Returns documents that contain terms matching a regular expression.

A regular expression is a way to match patterns in data using placeholder characters, called operators. For a list of operators supported by the regexp query, see Regular expression syntax.

Example request

edit

The following search returns documents where the user.id field contains any term that begins with k and ends with y. The .* operators match any characters of any length, including no characters. Matching terms can include ky, kay, and kimchy.

response = client.search(
  body: {
    query: {
      regexp: {
        "user.id": {
          value: 'k.*y',
          flags: 'ALL',
          case_insensitive: true,
          max_determinized_states: 10_000,
          rewrite: 'constant_score'
        }
      }
    }
  }
)
puts response
GET /_search
{
  "query": {
    "regexp": {
      "user.id": {
        "value": "k.*y",
        "flags": "ALL",
        "case_insensitive": true,
        "max_determinized_states": 10000,
        "rewrite": "constant_score"
      }
    }
  }
}

Top-level parameters for regexp

edit
<field>
(Required, object) Field you wish to search.

Parameters for <field>

edit
value

(Required, string) Regular expression for terms you wish to find in the provided <field>. For a list of supported operators, see Regular expression syntax.

By default, regular expressions are limited to 1,000 characters.

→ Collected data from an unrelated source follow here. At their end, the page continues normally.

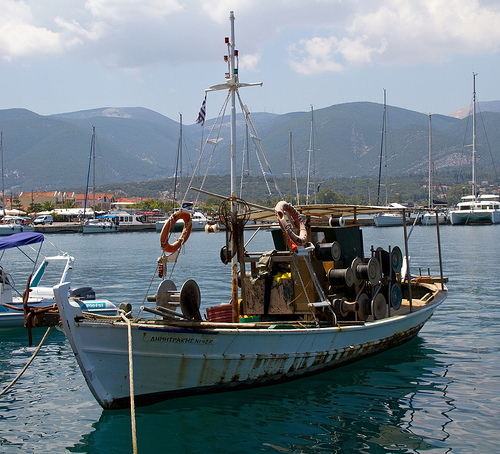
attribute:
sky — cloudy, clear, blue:
[1, 2, 500, 123]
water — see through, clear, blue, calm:
[0, 224, 500, 452]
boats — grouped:
[1, 69, 500, 453]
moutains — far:
[1, 99, 500, 177]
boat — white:
[449, 73, 500, 228]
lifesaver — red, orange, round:
[157, 211, 193, 253]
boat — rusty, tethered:
[54, 10, 448, 412]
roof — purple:
[1, 231, 45, 249]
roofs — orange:
[0, 191, 155, 206]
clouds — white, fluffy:
[0, 1, 500, 75]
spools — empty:
[317, 239, 402, 325]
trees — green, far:
[82, 166, 473, 208]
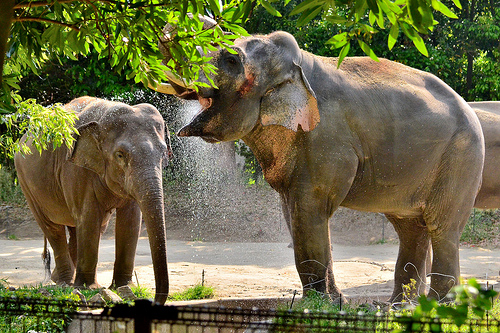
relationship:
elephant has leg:
[15, 96, 171, 303] [71, 197, 111, 291]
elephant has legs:
[15, 96, 171, 303] [27, 195, 80, 283]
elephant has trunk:
[15, 96, 171, 303] [125, 170, 172, 304]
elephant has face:
[15, 96, 171, 303] [95, 103, 170, 200]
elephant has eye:
[123, 12, 486, 311] [222, 52, 243, 69]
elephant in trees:
[15, 96, 171, 303] [0, 1, 247, 169]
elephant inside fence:
[7, 95, 170, 303] [2, 299, 500, 332]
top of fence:
[0, 295, 499, 322] [2, 295, 500, 332]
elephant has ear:
[15, 96, 171, 303] [66, 123, 107, 176]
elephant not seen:
[469, 99, 500, 209] [460, 60, 500, 305]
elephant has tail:
[15, 96, 171, 303] [41, 235, 54, 277]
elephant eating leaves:
[123, 12, 486, 311] [118, 29, 179, 90]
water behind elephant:
[176, 98, 243, 238] [7, 95, 170, 303]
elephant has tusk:
[123, 12, 486, 311] [139, 60, 197, 98]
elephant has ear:
[123, 12, 486, 311] [259, 64, 324, 133]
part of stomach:
[348, 197, 367, 206] [338, 173, 432, 216]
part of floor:
[213, 247, 237, 273] [0, 232, 499, 313]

You can change this limit using the index.max_regex_length setting.

The performance of the regexp query can vary based on the regular expression provided. To improve performance, avoid using wildcard patterns, such as .* or .*?+, without a prefix or suffix.

flags
(Optional, string) Enables optional operators for the regular expression. For valid values and more information, see Regular expression syntax.
case_insensitive [7.10.0] Added in 7.10.0.
(Optional, Boolean) Allows case insensitive matching of the regular expression value with the indexed field values when set to true. Default is false which means the case sensitivity of matching depends on the underlying field’s mapping.
max_determinized_states

(Optional, integer) Maximum number of automaton states required for the query. Default is 10000.

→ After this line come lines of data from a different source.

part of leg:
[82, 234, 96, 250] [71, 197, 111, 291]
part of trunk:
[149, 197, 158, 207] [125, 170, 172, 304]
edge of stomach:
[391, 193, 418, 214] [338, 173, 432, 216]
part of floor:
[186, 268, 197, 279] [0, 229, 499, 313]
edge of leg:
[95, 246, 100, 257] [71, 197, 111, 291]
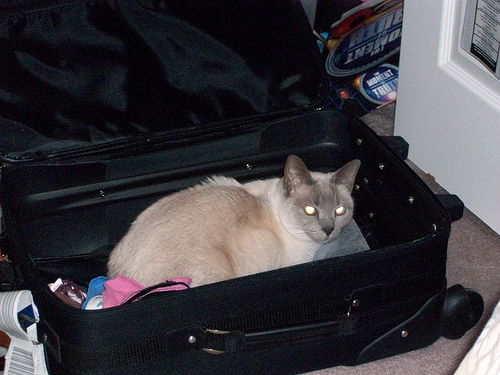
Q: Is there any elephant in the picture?
A: No, there are no elephants.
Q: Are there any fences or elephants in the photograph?
A: No, there are no elephants or fences.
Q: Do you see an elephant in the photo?
A: No, there are no elephants.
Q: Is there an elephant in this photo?
A: No, there are no elephants.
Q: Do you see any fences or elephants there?
A: No, there are no elephants or fences.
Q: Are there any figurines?
A: No, there are no figurines.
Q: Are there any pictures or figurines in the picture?
A: No, there are no figurines or pictures.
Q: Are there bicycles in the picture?
A: No, there are no bicycles.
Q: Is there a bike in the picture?
A: No, there are no bikes.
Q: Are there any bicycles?
A: No, there are no bicycles.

Elasticsearch uses Apache Lucene internally to parse regular expressions. Lucene converts each regular expression to a finite automaton containing a number of determinized states.

You can use this parameter to prevent that conversion from unintentionally consuming too many resources. You may need to increase this limit to run complex regular expressions.

rewrite
(Optional, string) Method used to rewrite the query. For valid values and more information, see the rewrite parameter.

Notes

edit

Allow expensive queries

edit

Regexp queries will not be executed if search.allow_expensive_queries is set to false.